## TASK DETAILS
Going through the data below, tally every line where the string "signif" occurs, then give only the tally.

----------

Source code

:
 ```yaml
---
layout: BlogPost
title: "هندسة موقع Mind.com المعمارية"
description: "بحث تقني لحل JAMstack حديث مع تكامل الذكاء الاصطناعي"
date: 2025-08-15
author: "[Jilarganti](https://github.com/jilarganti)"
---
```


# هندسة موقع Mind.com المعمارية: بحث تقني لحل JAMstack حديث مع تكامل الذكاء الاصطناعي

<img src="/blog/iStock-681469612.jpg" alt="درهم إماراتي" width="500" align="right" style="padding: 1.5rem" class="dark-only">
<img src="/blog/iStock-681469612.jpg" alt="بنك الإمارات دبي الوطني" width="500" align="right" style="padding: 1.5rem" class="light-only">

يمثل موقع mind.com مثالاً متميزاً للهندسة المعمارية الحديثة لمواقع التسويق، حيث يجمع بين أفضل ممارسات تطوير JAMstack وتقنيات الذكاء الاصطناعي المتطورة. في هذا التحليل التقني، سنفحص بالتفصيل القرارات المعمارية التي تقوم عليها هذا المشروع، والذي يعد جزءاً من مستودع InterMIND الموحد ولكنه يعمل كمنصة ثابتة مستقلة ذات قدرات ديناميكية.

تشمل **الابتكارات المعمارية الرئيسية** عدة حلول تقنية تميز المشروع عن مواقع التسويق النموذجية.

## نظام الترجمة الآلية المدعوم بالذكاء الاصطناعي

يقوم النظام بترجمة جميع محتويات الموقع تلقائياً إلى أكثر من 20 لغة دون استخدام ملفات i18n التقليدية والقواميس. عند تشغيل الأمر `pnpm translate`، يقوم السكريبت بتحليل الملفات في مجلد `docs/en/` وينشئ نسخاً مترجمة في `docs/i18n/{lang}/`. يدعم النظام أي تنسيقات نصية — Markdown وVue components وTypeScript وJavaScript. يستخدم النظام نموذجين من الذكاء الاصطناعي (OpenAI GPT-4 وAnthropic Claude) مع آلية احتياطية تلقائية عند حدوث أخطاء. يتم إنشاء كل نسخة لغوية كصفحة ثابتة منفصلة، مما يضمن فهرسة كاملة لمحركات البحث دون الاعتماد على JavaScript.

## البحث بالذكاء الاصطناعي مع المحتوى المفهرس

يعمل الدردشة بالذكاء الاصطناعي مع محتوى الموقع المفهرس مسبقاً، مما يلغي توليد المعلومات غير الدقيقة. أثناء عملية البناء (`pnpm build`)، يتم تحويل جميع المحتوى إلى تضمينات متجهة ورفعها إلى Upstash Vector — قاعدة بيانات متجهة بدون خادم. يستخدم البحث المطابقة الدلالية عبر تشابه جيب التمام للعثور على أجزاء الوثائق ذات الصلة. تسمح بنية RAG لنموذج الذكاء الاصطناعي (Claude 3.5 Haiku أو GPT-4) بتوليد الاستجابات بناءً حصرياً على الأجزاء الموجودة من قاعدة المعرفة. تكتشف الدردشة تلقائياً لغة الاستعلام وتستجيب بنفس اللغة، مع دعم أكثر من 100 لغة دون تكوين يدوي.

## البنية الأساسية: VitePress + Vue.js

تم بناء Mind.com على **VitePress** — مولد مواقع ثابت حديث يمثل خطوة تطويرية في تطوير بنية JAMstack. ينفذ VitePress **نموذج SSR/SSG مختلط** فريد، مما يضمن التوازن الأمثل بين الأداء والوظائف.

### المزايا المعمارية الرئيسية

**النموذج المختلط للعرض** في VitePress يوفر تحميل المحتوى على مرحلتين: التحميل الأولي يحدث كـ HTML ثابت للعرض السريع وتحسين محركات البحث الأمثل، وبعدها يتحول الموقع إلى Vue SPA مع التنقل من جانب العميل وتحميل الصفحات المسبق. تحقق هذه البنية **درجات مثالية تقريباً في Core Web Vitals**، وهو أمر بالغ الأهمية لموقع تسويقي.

----------

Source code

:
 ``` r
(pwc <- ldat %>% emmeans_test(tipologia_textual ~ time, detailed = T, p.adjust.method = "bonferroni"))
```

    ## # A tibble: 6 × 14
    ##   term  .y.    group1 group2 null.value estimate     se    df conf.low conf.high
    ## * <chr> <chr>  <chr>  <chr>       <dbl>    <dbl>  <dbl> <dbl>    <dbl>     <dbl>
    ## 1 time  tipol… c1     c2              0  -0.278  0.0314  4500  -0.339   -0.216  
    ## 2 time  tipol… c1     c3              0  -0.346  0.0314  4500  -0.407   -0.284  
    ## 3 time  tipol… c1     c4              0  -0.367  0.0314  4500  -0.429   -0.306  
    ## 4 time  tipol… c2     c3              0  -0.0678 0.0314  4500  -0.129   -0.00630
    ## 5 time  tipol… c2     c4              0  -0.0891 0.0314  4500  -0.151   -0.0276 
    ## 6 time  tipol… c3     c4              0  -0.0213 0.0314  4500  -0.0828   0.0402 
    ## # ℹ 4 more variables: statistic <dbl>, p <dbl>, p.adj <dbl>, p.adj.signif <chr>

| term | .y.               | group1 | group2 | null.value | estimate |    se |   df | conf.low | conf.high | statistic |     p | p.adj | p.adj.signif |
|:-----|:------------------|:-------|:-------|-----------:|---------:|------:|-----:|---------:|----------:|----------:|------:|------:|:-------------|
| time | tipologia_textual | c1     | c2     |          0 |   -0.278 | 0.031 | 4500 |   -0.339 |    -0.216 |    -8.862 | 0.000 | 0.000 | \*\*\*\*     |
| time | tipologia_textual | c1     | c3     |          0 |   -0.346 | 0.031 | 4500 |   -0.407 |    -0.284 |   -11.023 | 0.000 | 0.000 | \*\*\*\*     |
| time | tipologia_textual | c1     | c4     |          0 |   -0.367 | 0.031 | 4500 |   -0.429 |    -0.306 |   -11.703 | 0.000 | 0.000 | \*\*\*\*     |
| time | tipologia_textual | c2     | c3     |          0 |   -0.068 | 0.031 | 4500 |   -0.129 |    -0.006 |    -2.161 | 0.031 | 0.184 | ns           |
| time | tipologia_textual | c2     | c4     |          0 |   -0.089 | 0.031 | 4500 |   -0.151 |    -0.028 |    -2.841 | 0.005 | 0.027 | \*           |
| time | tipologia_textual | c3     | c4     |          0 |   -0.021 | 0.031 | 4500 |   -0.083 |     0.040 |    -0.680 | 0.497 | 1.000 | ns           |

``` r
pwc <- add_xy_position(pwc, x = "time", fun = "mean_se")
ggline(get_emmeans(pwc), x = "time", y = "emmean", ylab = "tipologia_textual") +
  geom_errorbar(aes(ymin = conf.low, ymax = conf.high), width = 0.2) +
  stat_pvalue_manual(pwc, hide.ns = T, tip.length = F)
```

----------

## WRITTEN SOLUTION
2